### Extrait du document
»»
Tahiti Infos

Mercosur: Macron affiche la fermeté française, mais s'expose à un échec cinglant


Dimitar DILKOFF / AFP
Dimitar DILKOFF / AFP
Paris, France | AFP | lundi 15/12/2025 - Emmanuel Macron de retour en première ligne sur le sujet explosif du Mercosur: après avoir semblé envisager un feu vert à l'accord de libre-échange, il a durci à nouveau sa position mais reste exposé à la foudre politico-agricole en France en cas de camouflet européen.

Dimanche soir, Matignon puis l'Elysée ont demandé formellement de reporter à 2026 les décisions prévues cette semaine à Bruxelles sur le traité commercial entre l'Union européenne et le bloc latino-américain. 

"A ce stade, le compte n'y est pas pour protéger les agriculteurs français", a-t-on fait valoir dans l'entourage du chef de l'Etat. "Les exigences françaises n'ont pas été remplies."

L'exécutif plaide en coulisses le risque d'embrasement des campagnes au moment où la colère des agriculteurs ressurgit face aux abattages de bovins pour contrer la dermatose nodulaire contagieuse.

Malgré la demande française, la Commission européenne a confirmé lundi sa volonté de signer l'accord samedi au Brésil, ce qui implique d'avoir l'aval d'une majorité qualifiée d'Etats membres.

Le président Macron pourrait jouer son va-tout à l'occasion d'un sommet européen jeudi et vendredi à Bruxelles, lors d'un bras de fer épique avec l'Allemagne, déterminée, elle, à voir le texte aboutir.

Un éventuel report est la dernière carte de la France.

Après avoir tenté, en vain, de bâtir une minorité de blocage d'Etats opposants à l'accord, Paris a tout misé sur des demandes complémentaires: "clause de sauvegarde" pour protéger les filières agricoles en cas de perturbation du marché, "mesures-miroirs" pour que les produits importés respectent les normes environnementales et sanitaires de l'UE et contrôles sanitaires renforcés.

La Commission a fait un pas avec une clause de sauvegarde et des propositions sur ces autres préoccupations.

- "Plutôt positif" -

Ce qui avait permis à Emmanuel Macron de commencer à infléchir sa position.

Début novembre, depuis le Brésil, il avait insisté sur les bienfaits de l'accord pour "notre filière viticole qui est heurtée par les tarifs américains" et pour "beaucoup de secteurs industriels" en quête de "diversification".
««
### Exercice A
Mettez les lignes de tous les enregistrements ci-dessous sous forme de tableau Markdown, avec une colonne « N° » pour le numéro de rang et une colonne « Ligne » pour le texte, sans les lignes vides. Ne reprenez pas les images dans le tableau.

### Données fournies
»»
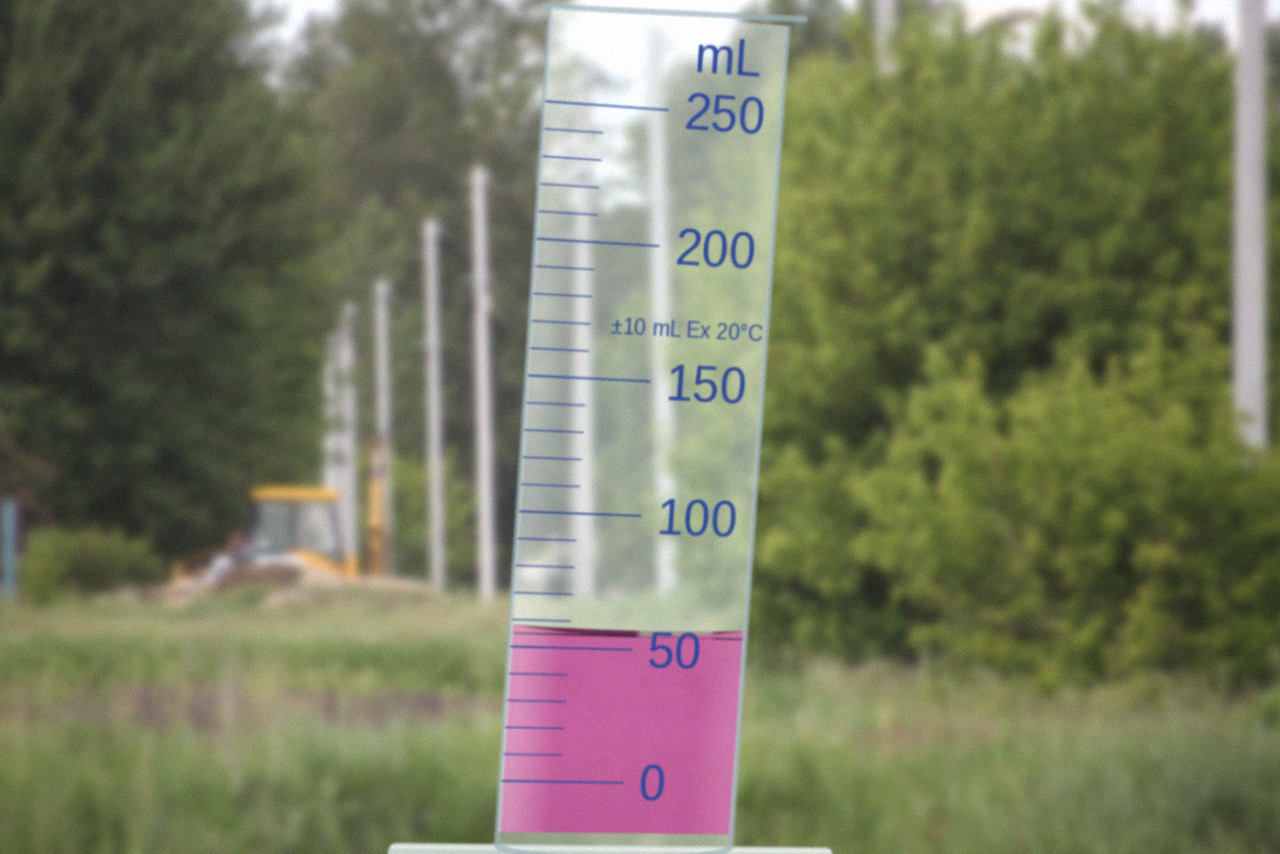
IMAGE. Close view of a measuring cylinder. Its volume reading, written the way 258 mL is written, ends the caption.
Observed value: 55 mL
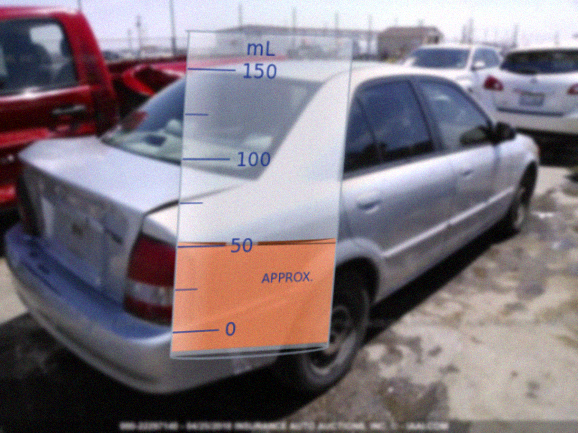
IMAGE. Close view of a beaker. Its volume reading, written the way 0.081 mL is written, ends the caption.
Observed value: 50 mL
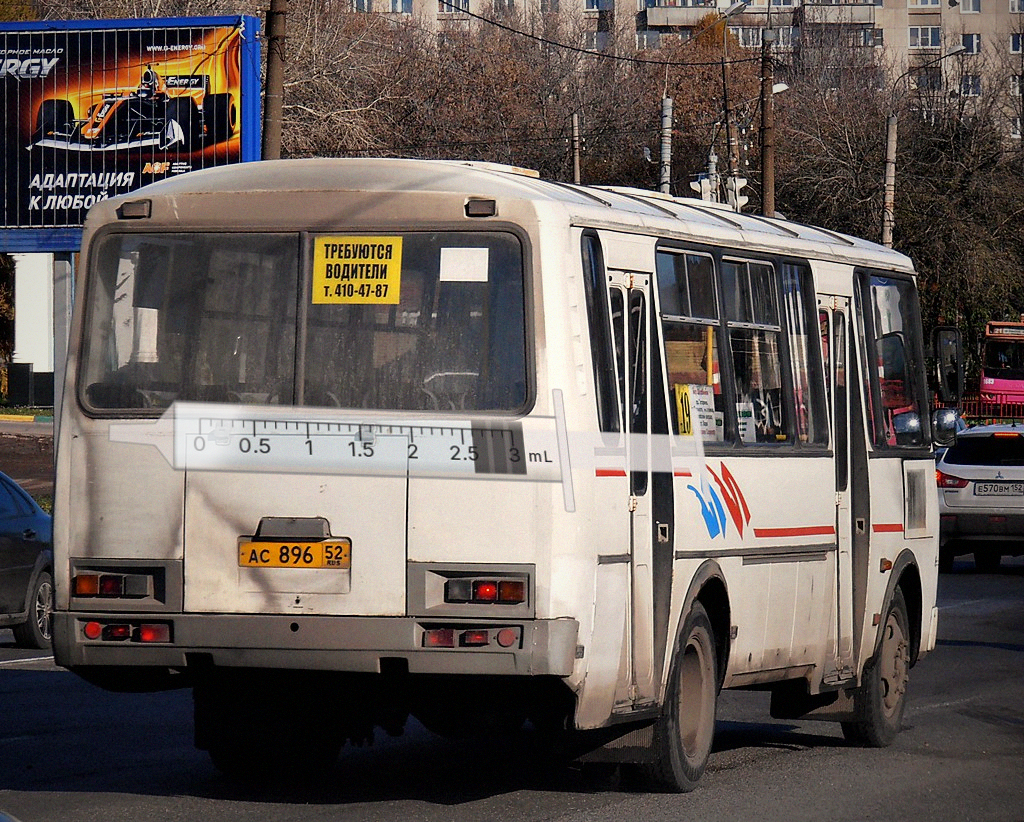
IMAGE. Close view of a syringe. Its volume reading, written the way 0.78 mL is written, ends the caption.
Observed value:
««
### Exercice B
Poursuivez l'article sur l'accord du Mercosur à partir de l'endroit où il s'arrête.

### Réponse A
| N° | Ligne |
|---|---|
| 1 | IMAGE. Close view of a measuring cylinder. Its volume reading, written the way 258 mL is written, ends the caption. |
| 2 | Observed value: 55 mL |
| 3 | IMAGE. Close view of a beaker. Its volume reading, written the way 0.081 mL is written, ends the caption. |
| 4 | Observed value: 50 mL |
| 5 | IMAGE. Close view of a syringe. Its volume reading, written the way 0.78 mL is written, ends the caption. |
| 6 | Observed value: |

### Réponse B
Il avait aussi salué le "paquet" de mesures "tout à fait acceptable" proposé par Bruxelles. Et avait expliqué que si la clause de sauvegarde était entérinée côté européen mais aussi latino-américain, l'accord deviendrait "peut-être acceptable". "Je suis plutôt positif mais je reste vigilant", avait-il lâché, après s'être entretenu avec les présidents brésilien et argentin.

Ses déclarations avaient toutefois mis le feu aux poudres en France, où les agriculteurs et la classe politique quasi-unanime ont dénoncé un revirement.

Le président était donc vite revenu sur la position des mois précédents: un "non très ferme de la France" à l'accord "en l'état".

Au sommet de l'Etat, on déplore un "jeu de poker menteur" où les filières favorables au Mercosur restent discrètes, car inaudibles.

"Pour l'instant, on ne bouge pas des trois conditions, on est obligés", soupire un conseiller de l'exécutif.

Les oppositions estiment que la fermeté affichée par la France ne suffit pas et ne manqueront pas de dénoncer sa perte d'influence en cas de revers.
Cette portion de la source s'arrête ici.